Saturday, April 14, 2012

change is a miracle?

my baby moses 6.5 years ago--is this change miraculous or heartbreaking?

i'm working on grading for an online class today.  last semester,  i thought i had the grading system all figured out (finally), then the platform changed to a new and improved platform, which was good, but all the stuff i had worked so hard to figure out washed away and i had to adjust, & figure new stuff out.

this kind of thing is frustrating, no? especially when you've spent a lifetime seeking stasis, & then you finally realize stasis is not a) possible or b) desireable.  you need to do some big work to deal with this realization.

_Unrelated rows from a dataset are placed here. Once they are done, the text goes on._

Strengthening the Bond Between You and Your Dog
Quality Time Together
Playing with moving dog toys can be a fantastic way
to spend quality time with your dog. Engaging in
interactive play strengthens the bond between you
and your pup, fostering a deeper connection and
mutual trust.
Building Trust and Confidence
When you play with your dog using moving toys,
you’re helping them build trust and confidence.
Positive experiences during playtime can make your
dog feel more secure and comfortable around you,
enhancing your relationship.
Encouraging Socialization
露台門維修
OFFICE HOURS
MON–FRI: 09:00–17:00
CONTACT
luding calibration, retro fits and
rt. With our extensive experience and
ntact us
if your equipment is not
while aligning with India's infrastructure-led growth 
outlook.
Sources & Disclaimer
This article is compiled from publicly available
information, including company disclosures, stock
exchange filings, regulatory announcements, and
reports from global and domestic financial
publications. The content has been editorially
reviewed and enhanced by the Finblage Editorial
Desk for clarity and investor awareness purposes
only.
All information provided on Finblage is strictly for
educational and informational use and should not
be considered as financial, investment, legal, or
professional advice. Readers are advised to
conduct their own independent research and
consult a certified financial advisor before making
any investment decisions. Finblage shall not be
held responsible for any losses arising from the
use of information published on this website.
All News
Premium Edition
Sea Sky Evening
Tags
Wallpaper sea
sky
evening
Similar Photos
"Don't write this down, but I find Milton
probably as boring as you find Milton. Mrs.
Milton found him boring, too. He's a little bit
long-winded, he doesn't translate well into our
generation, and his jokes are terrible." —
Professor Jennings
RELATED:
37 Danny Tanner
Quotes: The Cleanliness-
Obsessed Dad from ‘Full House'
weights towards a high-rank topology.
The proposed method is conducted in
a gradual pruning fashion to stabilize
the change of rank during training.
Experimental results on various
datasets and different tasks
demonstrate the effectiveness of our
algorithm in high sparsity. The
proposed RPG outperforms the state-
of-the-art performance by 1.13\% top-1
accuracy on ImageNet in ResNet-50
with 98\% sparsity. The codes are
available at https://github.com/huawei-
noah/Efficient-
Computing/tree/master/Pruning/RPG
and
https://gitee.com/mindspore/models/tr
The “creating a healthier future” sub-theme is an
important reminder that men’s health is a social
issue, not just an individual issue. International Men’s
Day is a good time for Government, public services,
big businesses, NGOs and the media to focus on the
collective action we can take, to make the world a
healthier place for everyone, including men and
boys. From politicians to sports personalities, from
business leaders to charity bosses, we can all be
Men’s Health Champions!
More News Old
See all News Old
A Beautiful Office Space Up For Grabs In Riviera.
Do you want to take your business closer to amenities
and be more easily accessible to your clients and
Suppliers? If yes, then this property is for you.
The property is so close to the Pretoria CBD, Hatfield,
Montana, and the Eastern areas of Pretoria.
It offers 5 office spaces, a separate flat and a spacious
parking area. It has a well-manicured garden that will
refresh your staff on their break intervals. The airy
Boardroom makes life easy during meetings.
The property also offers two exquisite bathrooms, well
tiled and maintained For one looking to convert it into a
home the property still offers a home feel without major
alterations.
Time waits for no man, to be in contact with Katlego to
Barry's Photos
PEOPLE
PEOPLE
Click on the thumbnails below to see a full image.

driving home yesterday i listened to chapter one of walden pond.  aside from hdt's weirdness about "savages" and "hindoos", and a few other questionable stances, he's got some pretty cool ideas (some even borrowed from the "hindoos" themselves), like this one:

“All change is a miracle to contemplate, but it is a miracle which is taking place every instant.” 

today i'm thinking:  really?  ALL change?  even the sudden fail of my online gradebook?  even the impingement in my left shoulder?  even--well,

you don't wanna hear about THAT.


even though today i'm so frustrated i want to punch a wall, i'm trying to step back and test thoreau's hypothesis--really?  all change is miraculous?  why and how?

here's what another poet says:


Trying to Name What Doesn't Change
 
By Naomi Shihab Nye b. 1952
 
Roselva says the only thing that doesn’t change   
is train tracks. She’s sure of it.
The train changes, or the weeds that grow up spidery   
by the side, but not the tracks.
I’ve watched one for three years, she says,
and it doesn’t curve, doesn’t break, doesn’t grow.

Peter isn’t sure. He saw an abandoned track
near Sabinas, Mexico, and says a track without a train   
is a changed track. The metal wasn’t shiny anymore.   
The wood was split and some of the ties were gone.

Every Tuesday on Morales Street
butchers crack the necks of a hundred hens.   
The widow in the tilted house
spices her soup with cinnamon.
Ask her what doesn’t change.

Stars explode.
The rose curls up as if there is fire in the petals.   
The cat who knew me is buried under the bush.

The train whistle still wails its ancient sound   
but when it goes away, shrinking back
from the walls of the brain,
it takes something different with it every time.